» What to produce
Repeat exactly the lines running from the first line of the data to the line containing "Table 10. Regression", both ends included, and nothing else; drop the pictures.

Recorded information START

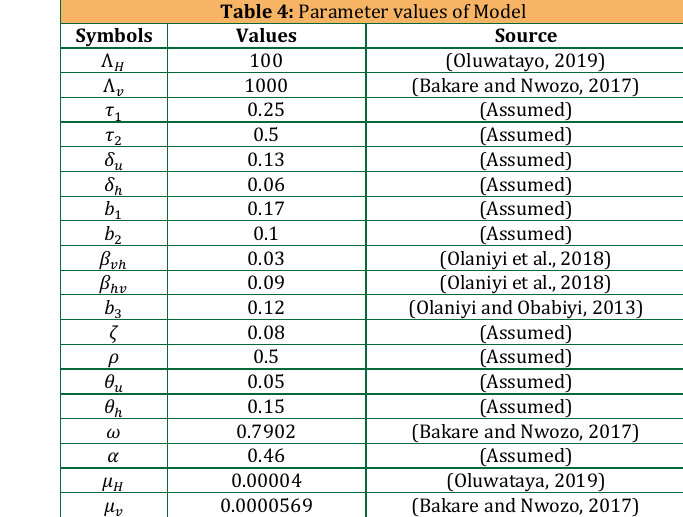
Table 4: Parameter values of Model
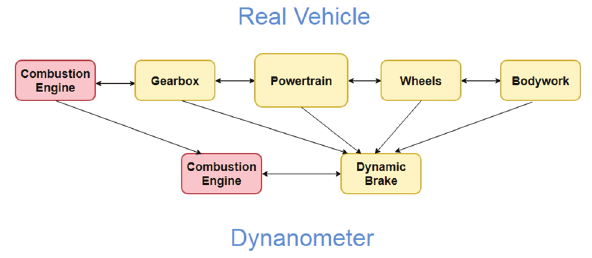
Fig. 4. Diagram of the vehicle simulation process on a test bench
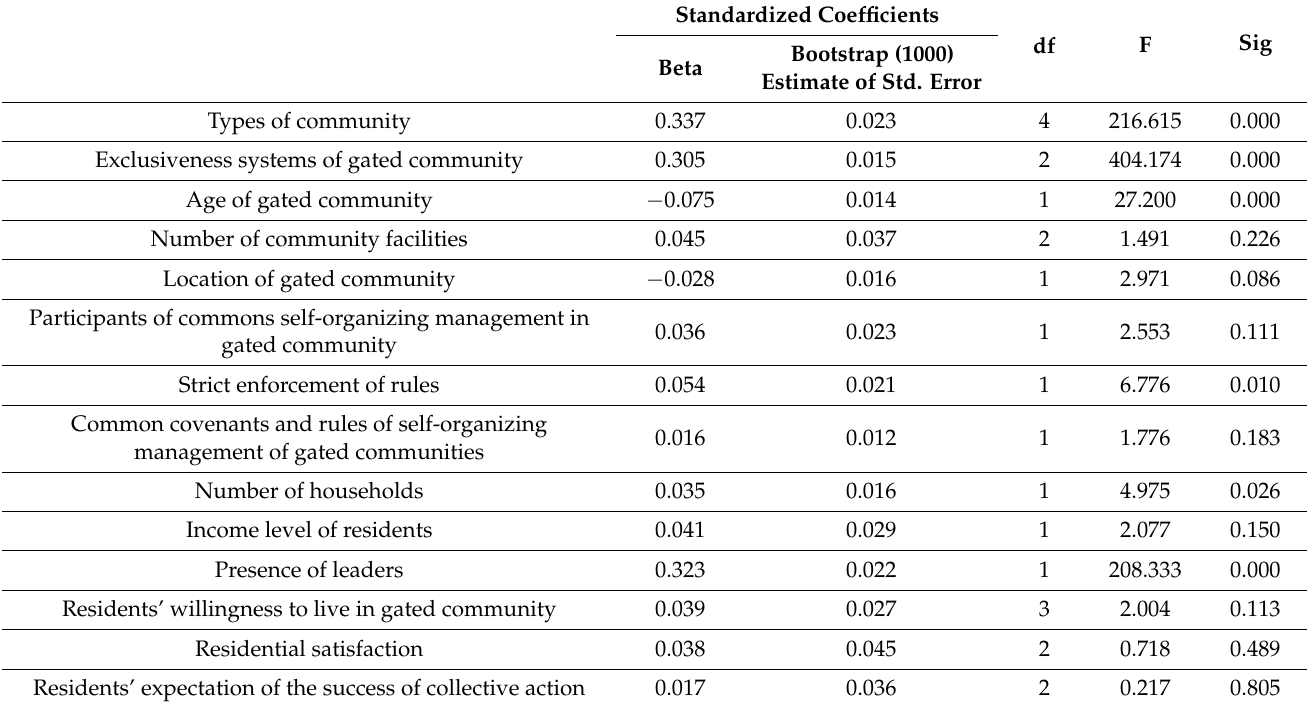
Table 10. Regression coefficients (Dependent variable: Residents’ collective action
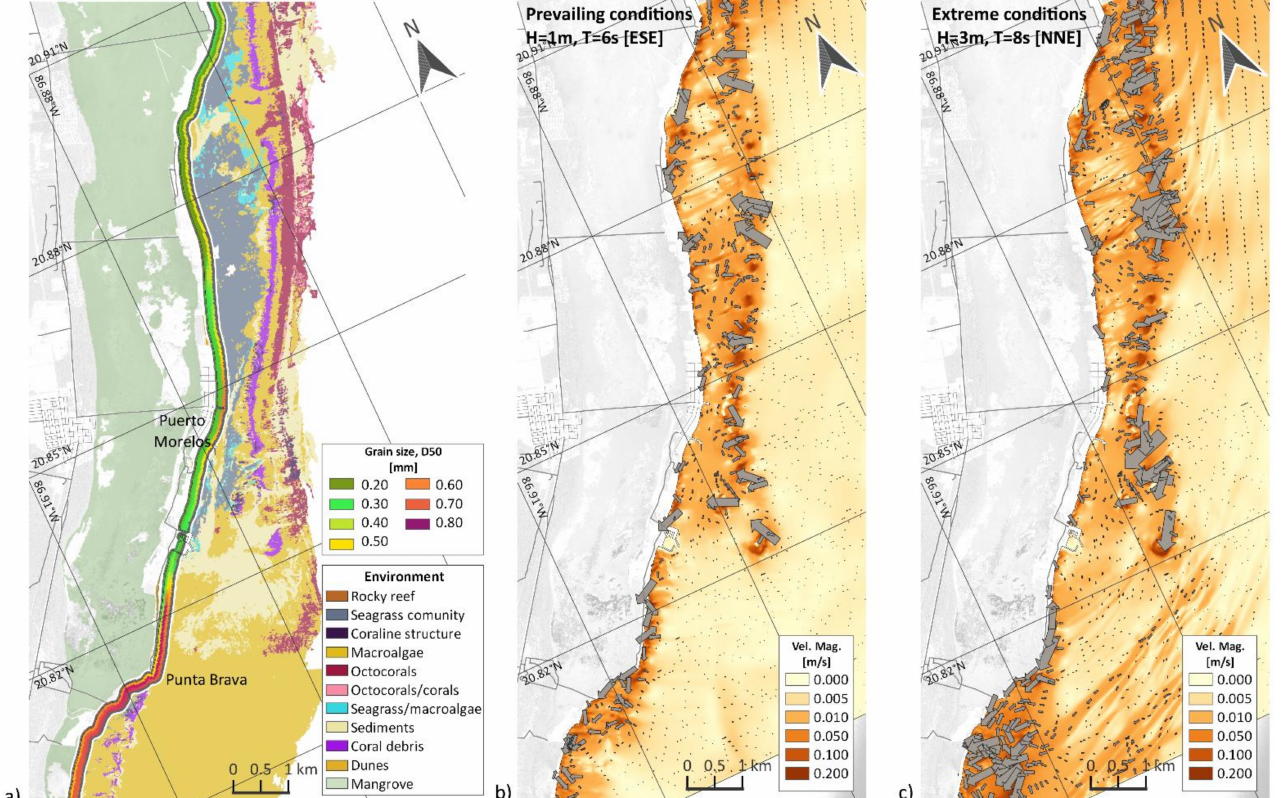
Figure 9. Results for Puerto Morelos showing ( a ) land use and variation of the sediment grain size (D 50 ). Sediment grain size variation is depicted over a strip of 150 m width along the shoreline considering sand samples at the backshore, nearshore and foreshore zones. The speed and direction of wave-induced currents is also shown for ( b ) prevailing [HS = 1 m, TP = 6 s, θ = 112.5 ◦ (ESE)] and ( c ) extreme conditions [HS = 3 m, TP = 8 s, θ = 22.5 ◦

Recorded information END

» Exercise response
Table 4: Parameter values of Model
Fig. 4. Diagram of the vehicle simulation process on a test bench
Table 10. Regression coefficients (Dependent variable: Residents’ collective action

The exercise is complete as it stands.